I have a KitchenAid K5 (5 quart bowl-lift model) from the 1980s, still going strong.  I can't find the documentation that came with it, but I seem to recall it said I could make three loaves.  I'm forgetting the amount of flour it recommended.  However, I found that anything over two loaves caused the mixer to strain, especially when using a larger quantity of whole wheat flour.  If your motor whines or slows down, stop the mixer.  Don't let it struggle or it could end up failing.  But, for two loaves, mine does a good job.  And please remember that speed 2 is the one for kneading with the dough hook.

Aravinda's picture
Aravinda

thanks 

but if it can only handle 2 loaves I am quite disappointed.  I think I got this for nothing. 

also I can't seem to find my manual anywhere and dont recall ever seeing it when I opened the box so either it was missing or disappeared instantly.  so thanks @idaveindy for the link to the manual which I also searched for online but somehow could not find earlier. 

yes I read that I was supposed to use speed 2 but was alarmed by the weird noises and stuck to the lowest speed. 

so ... have to think hard now about whether to keep this.  the thing is my bread machine is pretty old and I only use it for kneading.  if it conks I thought why buy another bread machine, maybe I should get a stand mixer which seems to indicate that one has arrived.  and can also make more dough at once.  so even though it can only make a tiny bit more maybe the original logic still stands.  

and everyone else has one... 

BrianK's picture
BrianK

Can you please tell us the model number of your mixer?  I'm referring to what is printed on the silver band that goes around the mixer. It is usually something like, "ProLine", "Pro 500", etc.  What do you mean by "weird" noises?  There is usually a bit of extra noise with those mixers when the dough is kneaded, but if the mixer is not straining, pausing, stalling, etc. then it is usually OK.  The only time mine made the straining noise was when I was making dough for three loaves, so I knew then that what they say it can handle should be taken with caution.  Also, the newer mixers have a reputation of not being quite as sturdy or strong as the older ones when Hobart had the company.  Whirlpool made changes since their acquired the company, and some models use motors that have a higher-pitched, whining sound.

Aravinda's picture
Aravinda

Hi BrianK it is a Professional 5 plus

thanks for the details - I don't think it paused or stalled but the sound was higher pitched and somewhat discontented. 

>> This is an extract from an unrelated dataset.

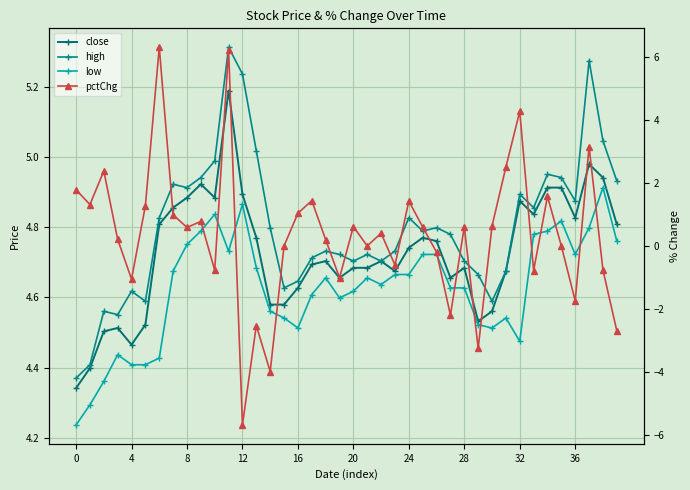

How many interior local valleys does the close series have?

8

I want to try again with only 2 loaves worth of dough - which will be 850 grams flour.  If even that is too much then I don't know if there is a different model I should try or give up the whole idea. 

Aravinda's picture
Aravinda

so I dug deep into the box below all the styrofoam and found a green card which said not to worry if the top got warm and if there was a smell emitted.  I had not mentioned the smell in my OP because I was too afraid.  Anyway this is a relief.  It also said that it would turn off if it was at risk for overheating.  SO for anyone still reading, it looks like I have probably not damaged the mixer in my first attempt at using it.  

BrianK's picture
BrianK

Hi again.  Thanks for the info about the mixer model and also about the card.  As KA has noted, the mixer might get a bit warm when kneading dough.  If you notice it is getting hot, you might want to shut it down for a few minutes.  The thing that would alert me is if it is making a grinding noise, like it is labouring, working too hard, slowing down, etc.  I've had my KitchenAid for over 31 years and it still runs perfectly.  We just have to remember not to exceed recommended limits on the weight of ingredients.  If your mixer has burnished metal attachments, I hope you will wash and dry them by hand, and not use the dishwasher.  Otherwise, they will turn dark and give off a powdery residue.

suave's picture
suave

I would not go a pinch over 800 grams of flour at normal hydration.  500 g if it's an Artisan.  Putting more is a surefire way to destroy the mixer.

Camarie's picture
Camarie

My Globe  SP05 can doa 4-lb dough  ball.